Antarctica New Zealand

Agency overview
- Formed: 1 June 1966
- Jurisdiction: Government of New Zealand
- Website: http://antarcticanz.govt.nz

= Antarctica New Zealand =

Institute that manages New Zealand's interests in Antarctica and the Ross Sea

A map of the Ross Dependency, the part of Antarctica claimed by New Zealand.

Antarctica New Zealand is an agency set up by the Government of New Zealand to manage its interests in Antarctica and the Ross Sea. As well as providing logistics support to a large scientific programme, it also runs bases such as Scott Base. It has run other bases in the past, such as Vanda Station.

New Zealand's involvement in Antarctica began in 1923, when activities were closely connected with the United Kingdom. Close cooperation with other nations has been an important part of New Zealand's involvement in Antarctica.

Since 1959, Scott Base has been New Zealand's permanent base in Antarctica. From 1965 to 1988, the person responsible for much of Scott Base development as head of the Antarctic Division of the DSIR was Bob Thomson.

A 1994 review recognised Antarctica as strategically important to New Zealand as a Southern Hemisphere nation. This resulted in the establishment of the New Zealand Antarctic Institute, known as Antarctica New Zealand, on 1 July 1996.

The institute reports to the Ministry Of Foreign Affairs and Trade (MFAT) Antarctic Policy Unit. It is a Crown entity, and has a CEO and a board. Members of the board are appointed for three years by the minister of foreign affairs and trade in consultation with the board chair. This period may be extended by the minister for up to a further three years.

Members are collectively accountable to the Minister of Foreign Affairs and Trade for the performance of Antarctica New Zealand. All delegated functions and powers within Antarctica New Zealand arise from the Board's delegations.

The board's role is governance. Specific functions within this overall role include setting the strategic direction of Antarctica New Zealand and developing policy in a manner consistent with the organisation's statutory framework, for example through the Annual Business Plan, ensuring compliance with the law, accountability documents and relevant Crown expectations. This includes financial responsibility for all money received by the Crown and reinforcing expectations of behaviour that are appropriate to a public body, appointing the Chief Executive, monitoring the performance of Antarctica New Zealand and the chief executive, and maintaining appropriate relationships with the Minister, Parliament and the public. This includes accounting for the performance and management of the organisation.

The chief executive is responsible for the staffing and management of Antarctica New Zealand.

++++++++

WORK TO COMPLETE:
[a] Write out word for word the part of the Antarctica New Zealand article that opens with the words containing "The board's role" and closes with "of the organisation.".
[b] According to the Antarctica New Zealand article, with whom must the board maintain appropriate relationships? List every one.
The rows that come next have no connection to the Antarctica New Zealand article.

++++++++

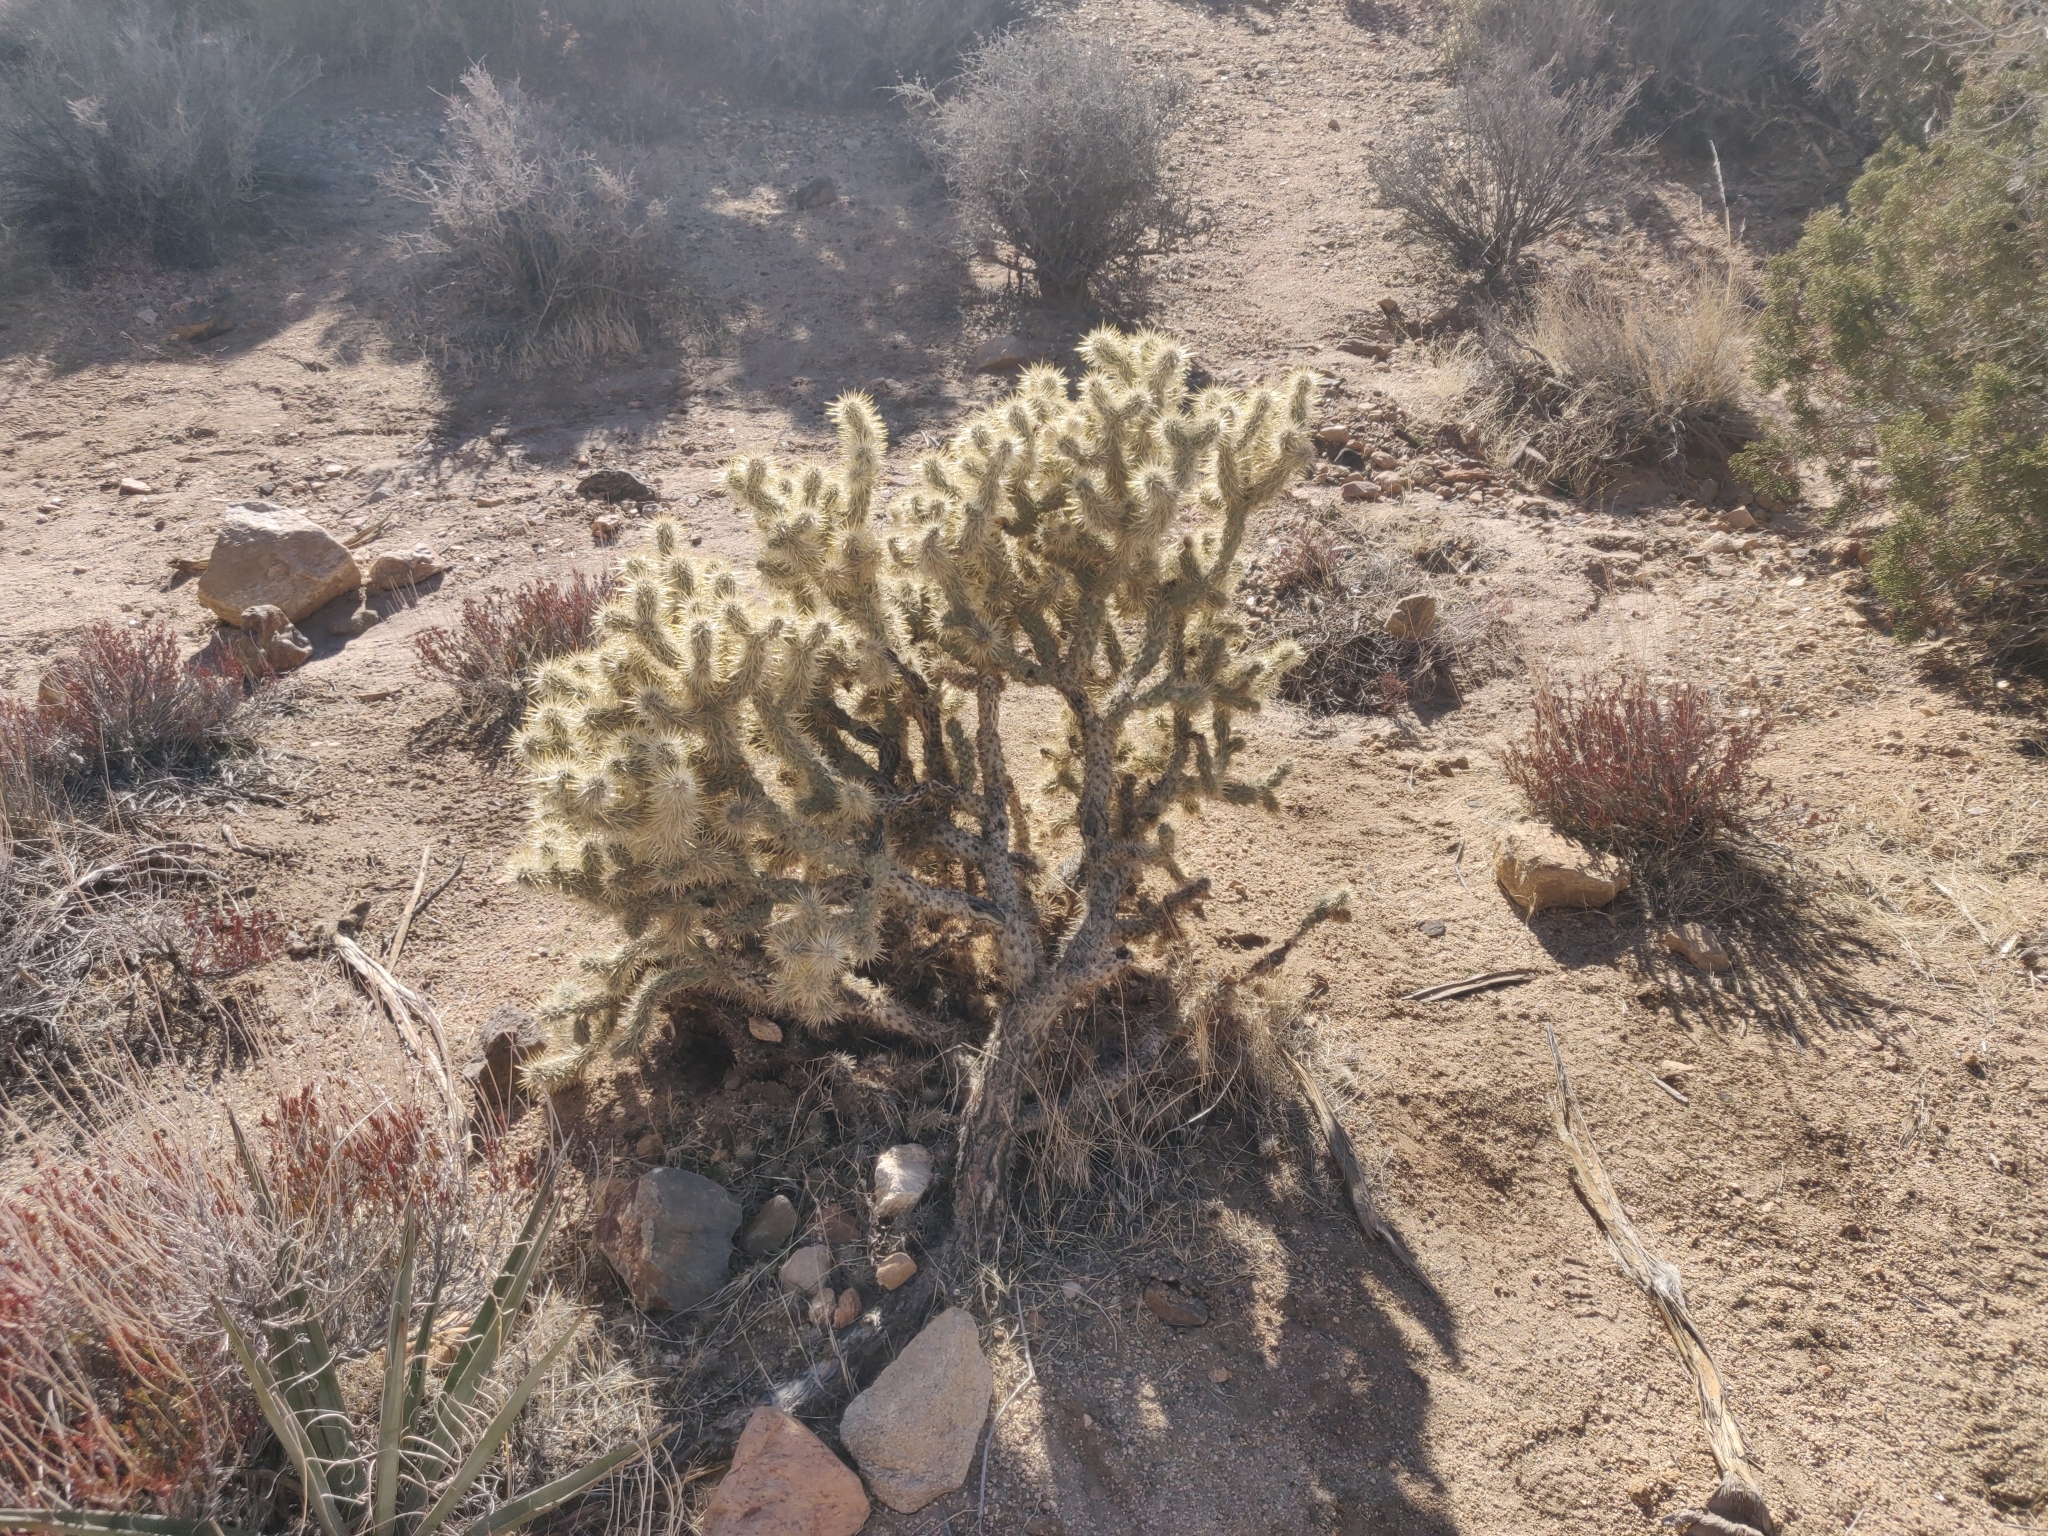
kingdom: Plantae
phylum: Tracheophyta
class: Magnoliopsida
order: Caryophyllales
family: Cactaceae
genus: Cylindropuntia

++++++++

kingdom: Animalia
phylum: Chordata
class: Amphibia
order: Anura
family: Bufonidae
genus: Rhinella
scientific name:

++++++++

EXERCISE RESPONSES:
[a]
The board's role is governance. Specific functions within this overall role include setting the strategic direction of Antarctica New Zealand and developing policy in a manner consistent with the organisation's statutory framework, for example through the Annual Business Plan, ensuring compliance with the law, accountability documents and relevant Crown expectations. This includes financial responsibility for all money received by the Crown and reinforcing expectations of behaviour that are appropriate to a public body, appointing the Chief Executive, monitoring the performance of Antarctica New Zealand and the chief executive, and maintaining appropriate relationships with the Minister, Parliament and the public. This includes accounting for the performance and management of the organisation.

[b]
- The Minister
- Parliament
- The public